Often in observational studies, the goal is to rank or identify associations for further pursuit. Look at all of the available data and run a lot of different tests on it to see if there’s something that really stands out. You might say that this is hypotheses-generating, which may sound redundant since it is often said that observational studies generate hypotheses. (Although I think it’s the other way around: the investigators were testing the hypothesis that increased exposure to roads, air pollution, ‘non-greenness,’ and noise increased the risk of neurological diseases. In this study, the hypotheses generated the observational study to test them, but the tests, and results, are so weak that it appears as though no such tests occurred.)
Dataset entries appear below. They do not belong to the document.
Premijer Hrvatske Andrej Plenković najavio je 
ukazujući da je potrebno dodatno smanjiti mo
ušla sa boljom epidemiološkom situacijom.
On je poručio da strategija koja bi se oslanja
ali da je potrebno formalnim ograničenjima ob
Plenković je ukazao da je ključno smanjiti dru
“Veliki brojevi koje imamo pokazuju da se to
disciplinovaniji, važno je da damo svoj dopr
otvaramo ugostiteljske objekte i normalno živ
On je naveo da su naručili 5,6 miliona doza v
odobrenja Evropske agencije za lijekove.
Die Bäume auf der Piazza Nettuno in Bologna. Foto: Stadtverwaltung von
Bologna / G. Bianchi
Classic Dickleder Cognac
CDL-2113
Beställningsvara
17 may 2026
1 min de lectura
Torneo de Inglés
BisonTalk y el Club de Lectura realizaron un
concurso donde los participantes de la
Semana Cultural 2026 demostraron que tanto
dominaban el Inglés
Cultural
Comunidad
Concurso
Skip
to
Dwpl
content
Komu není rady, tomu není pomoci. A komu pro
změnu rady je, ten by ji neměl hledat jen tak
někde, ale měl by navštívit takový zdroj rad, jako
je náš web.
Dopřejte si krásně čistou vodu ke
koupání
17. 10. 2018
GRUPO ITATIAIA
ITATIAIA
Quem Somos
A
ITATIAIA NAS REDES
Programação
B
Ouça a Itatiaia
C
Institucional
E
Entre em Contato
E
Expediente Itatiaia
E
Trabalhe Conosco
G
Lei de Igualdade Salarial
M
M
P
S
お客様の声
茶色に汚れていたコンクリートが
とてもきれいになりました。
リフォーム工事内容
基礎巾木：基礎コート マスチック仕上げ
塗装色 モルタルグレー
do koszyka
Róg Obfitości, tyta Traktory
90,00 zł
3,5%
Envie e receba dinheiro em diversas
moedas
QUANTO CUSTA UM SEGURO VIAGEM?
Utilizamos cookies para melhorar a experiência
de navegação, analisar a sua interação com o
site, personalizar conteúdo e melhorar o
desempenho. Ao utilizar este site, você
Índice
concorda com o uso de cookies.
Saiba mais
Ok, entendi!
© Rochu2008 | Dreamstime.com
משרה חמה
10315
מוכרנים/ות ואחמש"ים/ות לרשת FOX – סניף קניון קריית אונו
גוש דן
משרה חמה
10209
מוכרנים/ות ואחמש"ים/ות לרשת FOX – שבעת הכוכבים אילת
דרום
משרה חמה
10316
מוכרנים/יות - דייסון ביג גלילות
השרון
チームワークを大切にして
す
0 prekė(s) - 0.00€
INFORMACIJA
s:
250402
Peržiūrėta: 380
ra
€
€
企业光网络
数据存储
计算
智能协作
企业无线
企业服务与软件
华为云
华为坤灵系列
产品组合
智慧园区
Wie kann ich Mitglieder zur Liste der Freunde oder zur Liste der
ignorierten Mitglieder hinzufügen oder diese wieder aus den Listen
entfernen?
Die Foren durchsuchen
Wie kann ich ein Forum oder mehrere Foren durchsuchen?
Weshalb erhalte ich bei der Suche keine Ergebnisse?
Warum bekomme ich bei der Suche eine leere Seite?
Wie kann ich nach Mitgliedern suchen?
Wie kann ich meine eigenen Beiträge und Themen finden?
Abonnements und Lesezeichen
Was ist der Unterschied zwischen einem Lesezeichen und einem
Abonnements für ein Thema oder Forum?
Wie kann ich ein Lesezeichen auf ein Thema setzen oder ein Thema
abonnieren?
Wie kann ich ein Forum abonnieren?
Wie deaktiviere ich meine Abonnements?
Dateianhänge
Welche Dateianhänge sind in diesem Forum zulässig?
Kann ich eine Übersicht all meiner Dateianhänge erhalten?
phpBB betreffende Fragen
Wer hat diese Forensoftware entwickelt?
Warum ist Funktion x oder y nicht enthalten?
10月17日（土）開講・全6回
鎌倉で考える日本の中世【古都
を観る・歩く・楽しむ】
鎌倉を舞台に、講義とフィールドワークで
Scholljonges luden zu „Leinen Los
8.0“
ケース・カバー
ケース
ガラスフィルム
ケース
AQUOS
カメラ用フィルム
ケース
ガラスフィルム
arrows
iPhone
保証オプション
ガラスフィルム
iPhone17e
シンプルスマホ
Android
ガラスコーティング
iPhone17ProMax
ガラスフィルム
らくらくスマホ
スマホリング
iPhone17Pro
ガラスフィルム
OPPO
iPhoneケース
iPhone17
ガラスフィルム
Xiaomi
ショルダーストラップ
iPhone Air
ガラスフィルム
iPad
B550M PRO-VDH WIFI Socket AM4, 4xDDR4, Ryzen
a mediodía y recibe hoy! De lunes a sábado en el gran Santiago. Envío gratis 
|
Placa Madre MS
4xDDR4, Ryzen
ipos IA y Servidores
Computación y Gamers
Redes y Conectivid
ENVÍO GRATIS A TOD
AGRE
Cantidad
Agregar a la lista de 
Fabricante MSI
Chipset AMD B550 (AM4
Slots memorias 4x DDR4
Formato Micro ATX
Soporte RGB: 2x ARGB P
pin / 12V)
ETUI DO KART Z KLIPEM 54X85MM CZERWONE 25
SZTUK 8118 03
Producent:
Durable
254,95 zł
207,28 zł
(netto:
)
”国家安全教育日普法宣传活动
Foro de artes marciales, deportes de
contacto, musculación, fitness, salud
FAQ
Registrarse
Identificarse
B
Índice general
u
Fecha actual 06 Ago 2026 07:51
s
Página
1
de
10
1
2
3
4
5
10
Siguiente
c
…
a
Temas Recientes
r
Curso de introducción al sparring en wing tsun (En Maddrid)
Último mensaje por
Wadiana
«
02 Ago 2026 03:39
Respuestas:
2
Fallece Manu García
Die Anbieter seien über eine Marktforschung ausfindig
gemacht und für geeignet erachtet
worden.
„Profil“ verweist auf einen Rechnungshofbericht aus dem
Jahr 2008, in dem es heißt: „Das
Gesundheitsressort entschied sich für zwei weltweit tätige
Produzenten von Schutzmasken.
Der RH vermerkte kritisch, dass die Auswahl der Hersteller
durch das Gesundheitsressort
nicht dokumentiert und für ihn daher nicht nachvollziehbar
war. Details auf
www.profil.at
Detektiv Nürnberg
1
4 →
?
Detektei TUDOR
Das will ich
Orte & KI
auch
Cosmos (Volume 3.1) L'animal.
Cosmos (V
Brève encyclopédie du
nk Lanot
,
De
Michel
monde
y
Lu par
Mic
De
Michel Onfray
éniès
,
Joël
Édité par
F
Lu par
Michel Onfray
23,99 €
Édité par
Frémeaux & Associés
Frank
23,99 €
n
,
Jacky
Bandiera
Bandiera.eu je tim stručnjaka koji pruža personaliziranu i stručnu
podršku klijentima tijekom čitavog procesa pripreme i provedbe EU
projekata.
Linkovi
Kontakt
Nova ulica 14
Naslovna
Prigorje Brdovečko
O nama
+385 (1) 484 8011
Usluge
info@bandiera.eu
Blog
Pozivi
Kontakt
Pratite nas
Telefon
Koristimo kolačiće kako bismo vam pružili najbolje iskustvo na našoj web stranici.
Is it fair to hold a study like this one to the standard of real science? Some may argue it’s too stringent and the chances of a false negative are very high. (For any test, there is usually a tradeoff between avoiding false positives and false negatives.) However, you have to remember that a study like this includes a large number of confounding variables that can’t be fully adjusted for. In fact, they were unable to account for physical activity and smoking. Also bear in mind the small reported associations and the even smaller associated absolute risks. There was also information bias (e.g., no physician diagnosis of the neurological diseases) and additional limitations disclosed in the discussion section. Now, add on top of this the high risk of false positives. This should only make you even more skeptical of the results highlighted by the press release and the investigators.
Multiplicity is a problem. Investigators are gathering more and more data and so too are the number of analyses conducted on them. This creates a massive potential for false positives. Just one more thing to be mindful of when evaluating the results of studies like this.
Your review of multiple comparisons could serve as a primer for quant analysts doing statistical arbitrage….in fact limiting degrees of freedom and avoiding “hallucinating” that one has found an anolomy when building a financial model is a common problem (for hedge funds). If I recall a tool called the bonferroni test could be used to mitigate this risk.
Wonderful article. One peccadillo: I think using the 2-tailed 95% CI is equivalent to using a p-value or alpha of 0.025, not 0.05. Because the p is usually applied only to the one tail of interest. (I am occasionally wrong about things.)
The causation might even be the other way round. If somebody has a neurological disease, whether diagnosed or not, then their income may be low, which increases the chance that they will live in a less-desirable area near a busy road.
There’s somewhat of an inconsistency here. The multiplicity problem exists in science as a whole. With 5% p-values, 1 in every 20 tests where the null hypothesis is true will be a false positive. The same multiple testing problem occurs both within a single paper and across papers.
And yet, if the same authors were to publish 88 papers, one for each test, we wouldn’t see it as a multiplicity problem, but once they are all packed into the same paper we do?
Perhaps the distinction is that in this paper all 88 tests support a similar conclusion, but I think we should be just as cautious when considering papers in general and require further evidence for any single positive result found in the literature.